Microbial source tracking by molecular fingerprinting
2012
To date, microbial source tracking (MST), i.e. determining the source of microbial contamination based on the specific strains observed in environment, is done using methods that are time-consuming, expensive and not always reliable. The biology department at Cal Poly, San Luis Obispo has developed a new method for MST called pyroprinting. Pyroprints are a result of pyrosequencing replicates of intergenic transcribed spacer (ITS) regions in a target bacterial genome. E. coli pyroprints can be used as DNA fngerprints of individual E. coli strains in identifying sources of fecal contamination and studying bacterial patterns in host animals. The MST method consists of two parts: the pyroprinting process and a database of sequenced pyroprints.
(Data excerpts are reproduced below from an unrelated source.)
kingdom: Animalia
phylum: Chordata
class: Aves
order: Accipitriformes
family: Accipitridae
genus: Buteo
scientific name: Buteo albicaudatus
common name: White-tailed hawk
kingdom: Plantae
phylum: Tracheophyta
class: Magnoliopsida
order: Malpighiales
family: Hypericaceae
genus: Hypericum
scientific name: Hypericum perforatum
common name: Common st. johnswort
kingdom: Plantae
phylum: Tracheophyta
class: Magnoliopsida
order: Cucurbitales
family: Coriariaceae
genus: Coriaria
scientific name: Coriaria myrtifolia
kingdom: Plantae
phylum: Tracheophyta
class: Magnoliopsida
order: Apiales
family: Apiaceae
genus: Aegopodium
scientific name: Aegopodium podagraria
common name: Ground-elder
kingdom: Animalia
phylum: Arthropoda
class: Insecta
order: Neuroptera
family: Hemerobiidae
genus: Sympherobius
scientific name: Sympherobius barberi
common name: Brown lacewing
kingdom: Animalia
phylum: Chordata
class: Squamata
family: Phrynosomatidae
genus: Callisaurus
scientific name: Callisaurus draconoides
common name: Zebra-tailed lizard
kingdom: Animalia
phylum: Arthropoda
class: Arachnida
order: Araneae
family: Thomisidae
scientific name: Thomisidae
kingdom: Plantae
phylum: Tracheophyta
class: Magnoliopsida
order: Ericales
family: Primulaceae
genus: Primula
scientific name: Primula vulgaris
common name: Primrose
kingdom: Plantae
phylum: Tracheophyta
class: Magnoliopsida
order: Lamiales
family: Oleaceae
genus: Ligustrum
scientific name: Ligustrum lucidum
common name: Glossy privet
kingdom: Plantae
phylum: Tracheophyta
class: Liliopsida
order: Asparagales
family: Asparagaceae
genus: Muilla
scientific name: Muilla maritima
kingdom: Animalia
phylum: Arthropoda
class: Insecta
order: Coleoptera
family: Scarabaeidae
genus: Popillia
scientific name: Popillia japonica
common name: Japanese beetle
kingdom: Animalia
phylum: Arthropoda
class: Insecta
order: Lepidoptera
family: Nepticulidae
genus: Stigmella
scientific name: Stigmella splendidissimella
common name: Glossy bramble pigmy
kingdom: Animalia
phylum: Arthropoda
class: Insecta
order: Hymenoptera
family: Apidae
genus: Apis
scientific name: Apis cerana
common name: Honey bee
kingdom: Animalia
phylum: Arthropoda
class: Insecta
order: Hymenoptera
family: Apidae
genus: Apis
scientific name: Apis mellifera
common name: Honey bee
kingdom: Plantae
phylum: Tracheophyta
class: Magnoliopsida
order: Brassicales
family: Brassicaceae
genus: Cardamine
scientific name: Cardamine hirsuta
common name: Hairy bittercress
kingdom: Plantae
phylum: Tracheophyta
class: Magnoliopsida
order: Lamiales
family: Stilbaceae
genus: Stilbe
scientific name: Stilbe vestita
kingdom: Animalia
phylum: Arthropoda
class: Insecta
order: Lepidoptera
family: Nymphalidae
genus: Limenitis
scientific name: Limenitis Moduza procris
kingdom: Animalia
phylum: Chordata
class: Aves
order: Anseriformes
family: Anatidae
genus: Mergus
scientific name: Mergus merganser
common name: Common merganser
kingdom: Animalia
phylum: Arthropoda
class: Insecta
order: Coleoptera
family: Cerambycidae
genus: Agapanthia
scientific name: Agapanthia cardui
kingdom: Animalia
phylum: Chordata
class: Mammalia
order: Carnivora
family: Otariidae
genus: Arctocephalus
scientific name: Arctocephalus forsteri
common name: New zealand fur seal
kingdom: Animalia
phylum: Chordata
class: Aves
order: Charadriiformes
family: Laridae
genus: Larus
The actual source tracking is achieved by comparing a newly obtained pyroprint to the pyroprints of known provenance from a database. In this paper, we describe the design and implementation of Cal Poly Library of Pyroprints (CPLOP). The CPLOP database provides storage and essential analysis of pyroprints for strain identification. Our current implementation contains pyroprints of bacterial isolates of E. coli , obtained by students and researchers from known hosts and from the environment. Users of CPLOP are able to organize pyroprints into groups, run analyses to find similarities between bacterial isolates, and cluster isolates into bacterial strains.